Meltzer’s Classics: Do FIXER vs Blood Generation (31/3/06)

It’s impossible to point to one match that has influenced the way American indie wrestling has gone in the 21st century, but, if you had to, you could do a lot worse than wag that finger in the direction of this one. For a large percentage of the audience, this was the first time they’d been introduced to a Dragon Gate style tag as that blend of lucha and puro was brought to the USA. Christ, there is a reason Dragon Gate USA became a thing while the last Meltzer’s Classic I did happened ten years after this, and if you can’t see the links, you ain’t looking. It changed a lot of stuff, and yet, this is the first time I’ve ever seen it. So, the question is, does it hold up to modern eyes?
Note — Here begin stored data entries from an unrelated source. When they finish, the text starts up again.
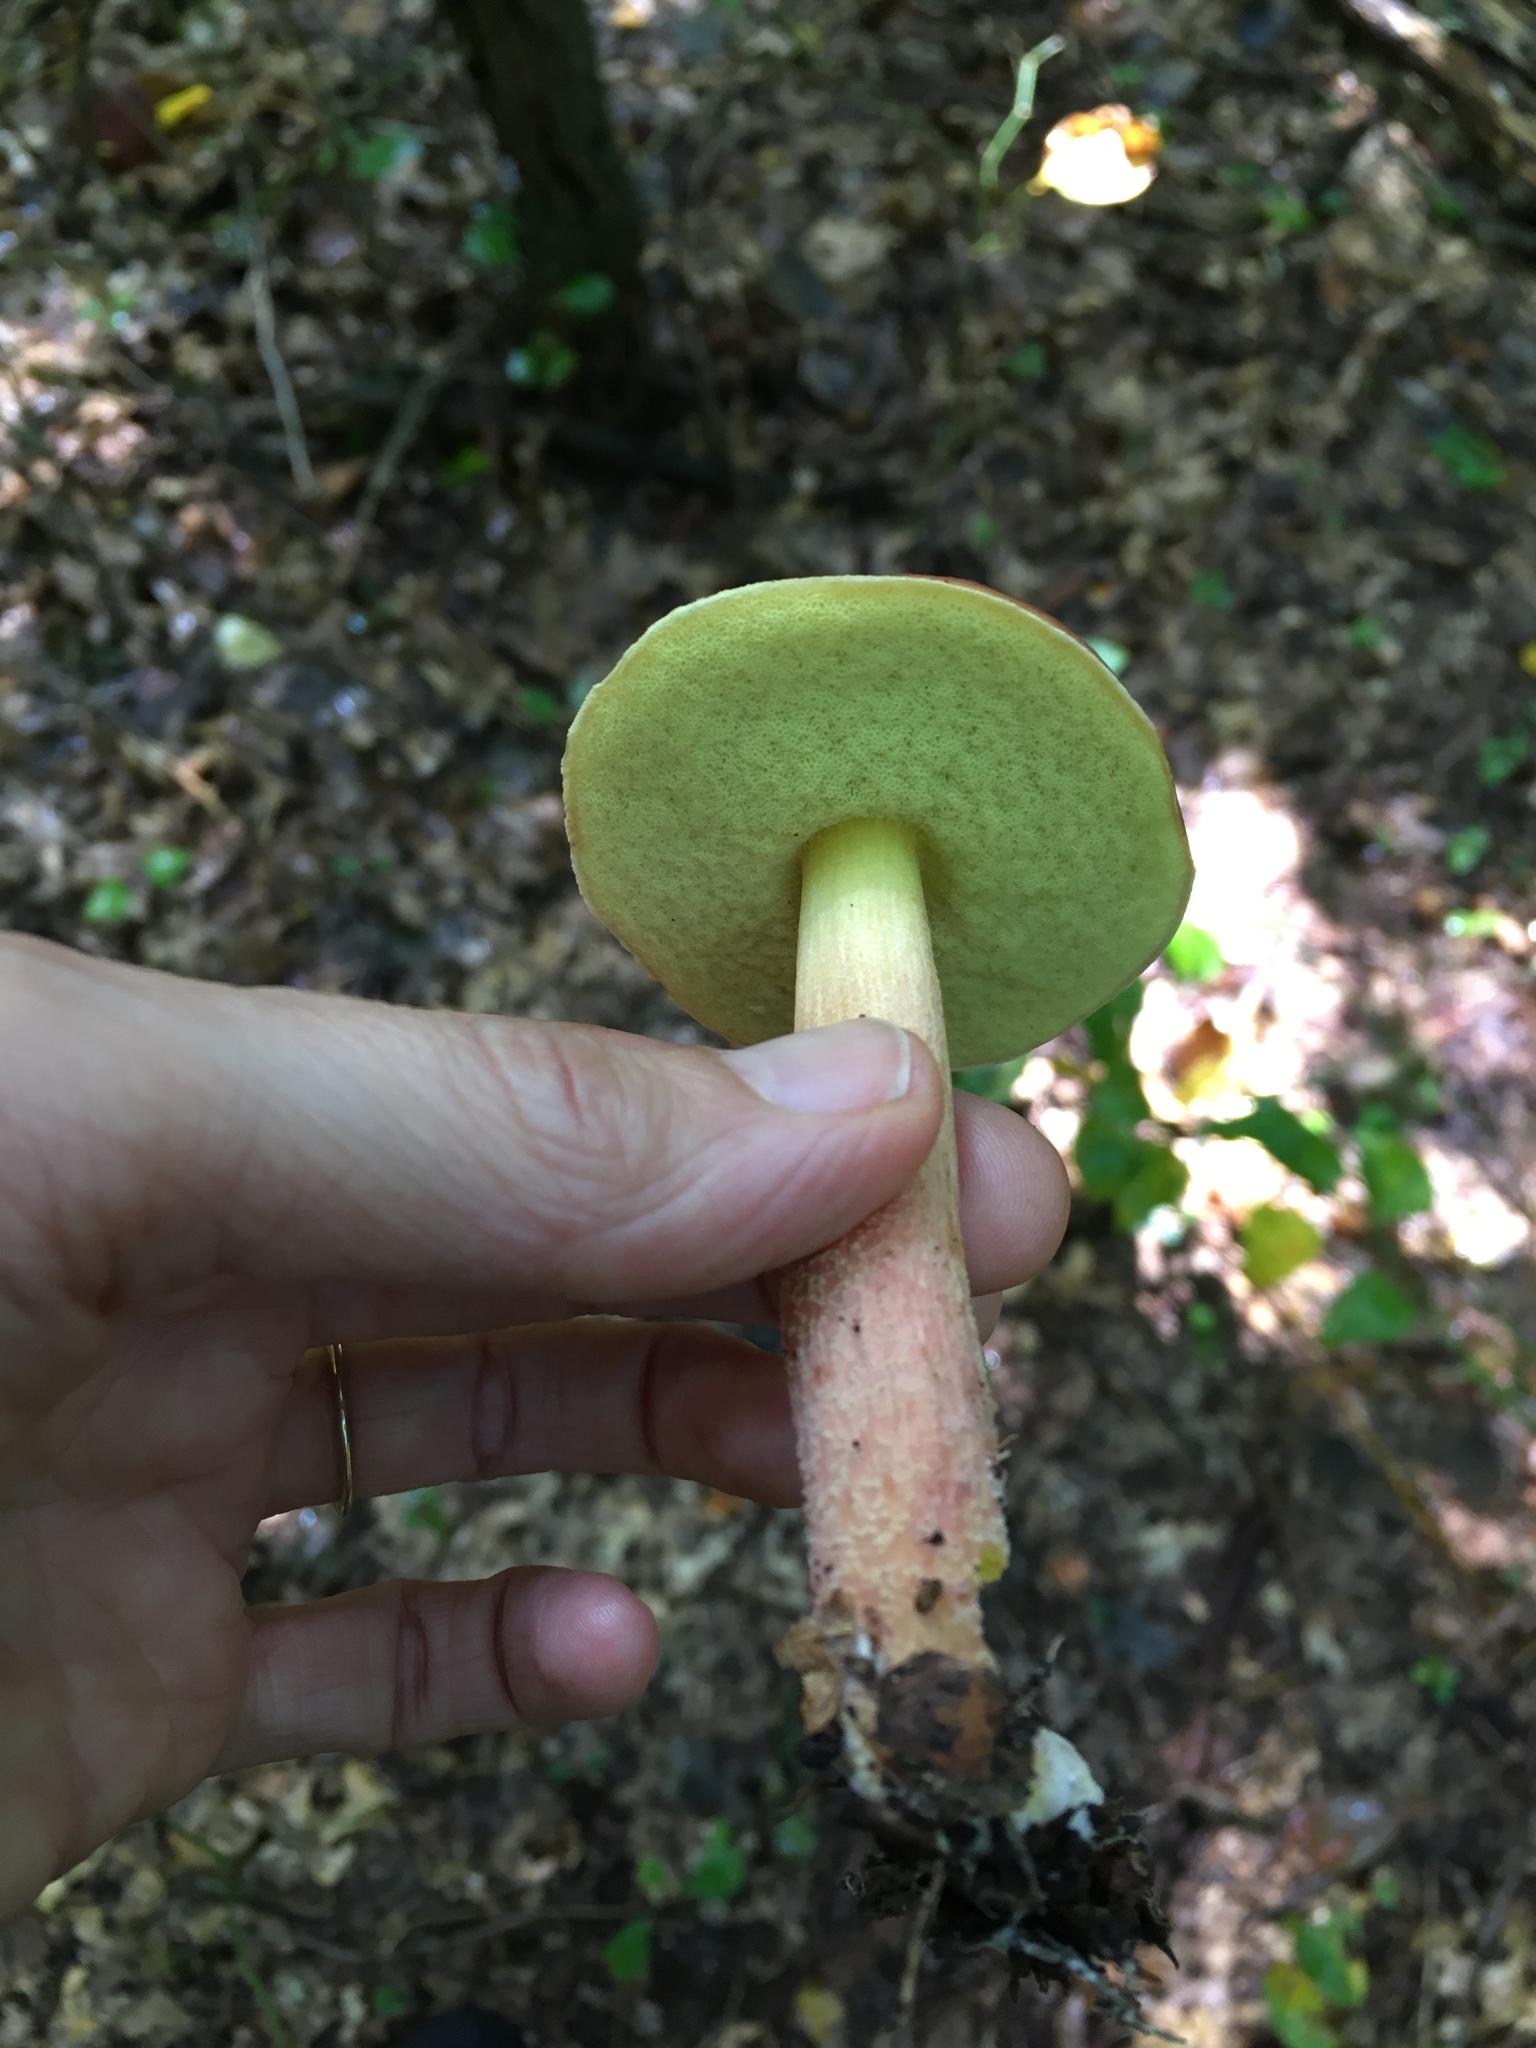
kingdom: Fungi
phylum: Basidiomycota
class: Agaricomycetes
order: Boletales
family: Boletaceae
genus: Hemileccinum
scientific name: Hemileccinum rubropunctum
The simple answer to that is yes. This match is a shitload of fun, worked at a million miles per hour in a style that is ridiculously smooth. It takes the fans a bit to get into it, but by the end, when people are flying in and out of the ring making the incredible look simple, they are rabid, in love with what they’ve seen. I struggle to imagine watching it and not getting caught up in what they’re doing.

However, it’s also a match that I’ve seen a million times. Christ, Dragon Gate could dish up a handful of these a month if they fancied it. They probably go a bit harder, inspired by working in front of a new crowd and attempting to impress, but this isn’t that far removed from the kind of thing you’d see on any Dragon Gate show. Love it or hate it, you have to acknowledge that DG’s wrestlers are the masters of this style and fourteen years on from this, that’s still the case.

And it’s worth saying that if 2006 Stuart has seen this, it would have blown his mind. 2006 Stuart was 14, and his wrestling world was based entirely around WWE where Rey Mysterio was one of my favourites. If you’d put this in front of me, I would have exploded in that delightful teenage blend of cum and sweat, and I doubt I’m alone in that. It’s easy to forget that back then, watching Dragon Gate would require a shitload of effort. There were no streaming services or YouTube channel’s full of matches. It was all tapes and hearsay.

So, that leaves us with a really good match, which is elevated by context. Nowadays, I’m pretty sure this would still go over huge on an ROH card (it’s not like they’re delivering great matches every week), but would Meltzer be throwing stars at it and declaring it one of the best? I doubt it. It represents a moment, and while that moment can’t be taken away, it also can’t be recaptured.